A medical institution can further evaluate the quality of the services being provided through the feedback they get from the patients and of course through the figures on the overall revenue. Thus, providing quality health care is the ongoing challenge for medical professionals. This is something that can be achieved through organized and systematic daily operation based on effective medical record keeping in which clinical documentation improvement specialist plays a big role.
Improvement programs are becoming the basic necessities of medical institutions to meet the changing medical demands of the society. A high quality medical service is only possible if reliable data is provided. This can be in the form of diagnosis, observation, tests, procedures and many others. If they are all put in into records to be secured and be of good use anytime, then they are collectively called medical records or clinical documents. A lot of medical plans, procedures and solutions depend on the reliability of clinical documents.

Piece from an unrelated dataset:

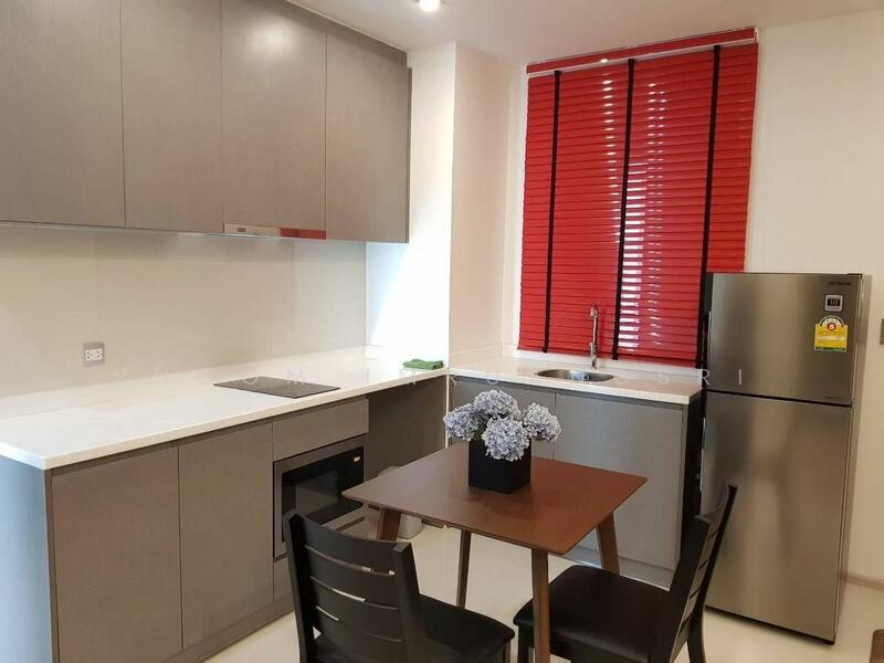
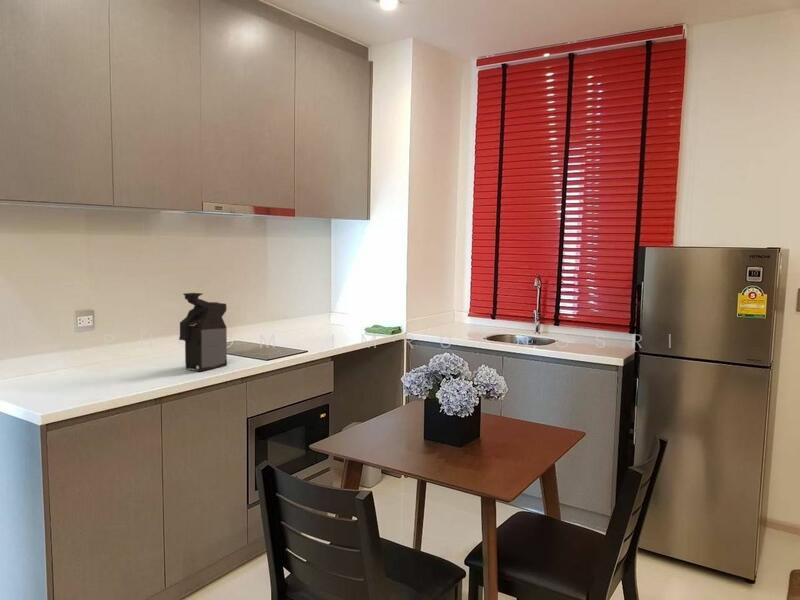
+ coffee maker [178,292,228,372]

To ensure that high quality medical service is provided, the aspect of documentation must be given enough attention through clinical documentation improvement program. The programs and tasks involved will ensure systematic and organized workflow through effective documentation. Clinical documentation is expected to contain all important details about a person’s health and condition including all the information about the medical services provided. It is governed by certain regulations and standards so compliance must be observed as it will reflect the reputation and credibility of a medical institution.

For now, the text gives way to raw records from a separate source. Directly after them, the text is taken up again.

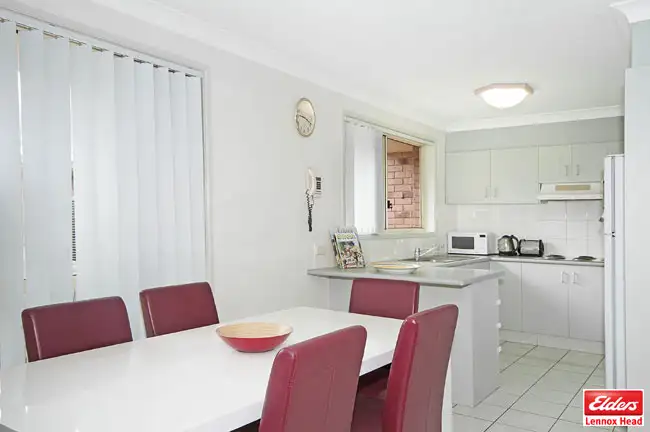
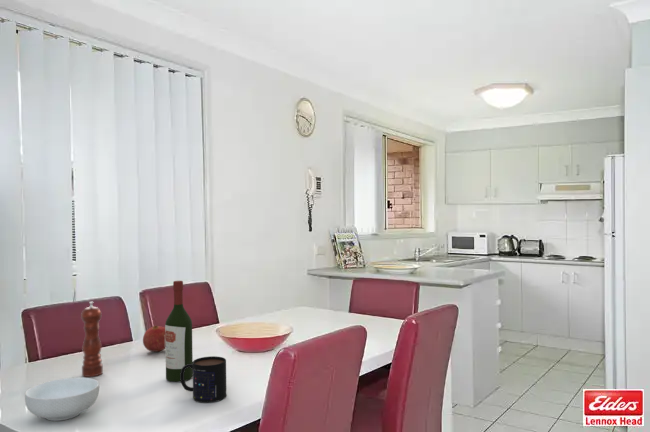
+ pepper mill [80,301,104,378]
+ fruit [142,325,166,353]
+ mug [180,355,227,404]
+ cereal bowl [24,376,100,422]
+ wine bottle [164,280,194,383]
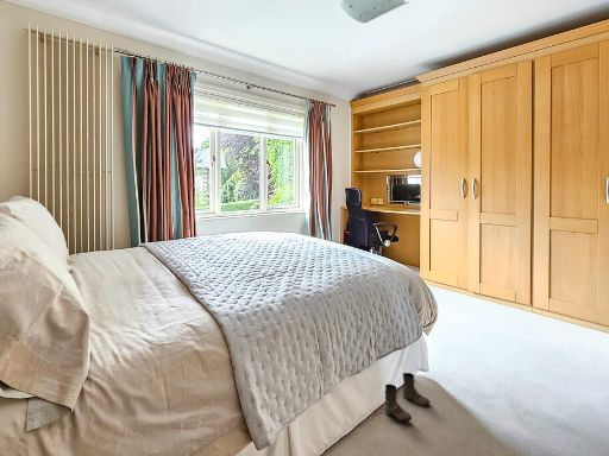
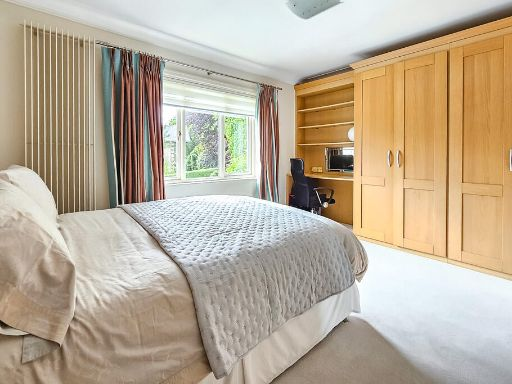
- boots [383,372,431,423]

Through various tasks and suggestions provided by a CDI program. It is now possible to achieve the highest quality of medical services as characterized by reduced hospital stays and timely recovery for the patients. To make sure that proper programs are adopted, a hospital must base all decisions from the conducted medical audits where improvements and corrections will be determined. Medical personnel can then determine the most effective practices that will benefit not only the patients but also the men and women of a certain medical institution.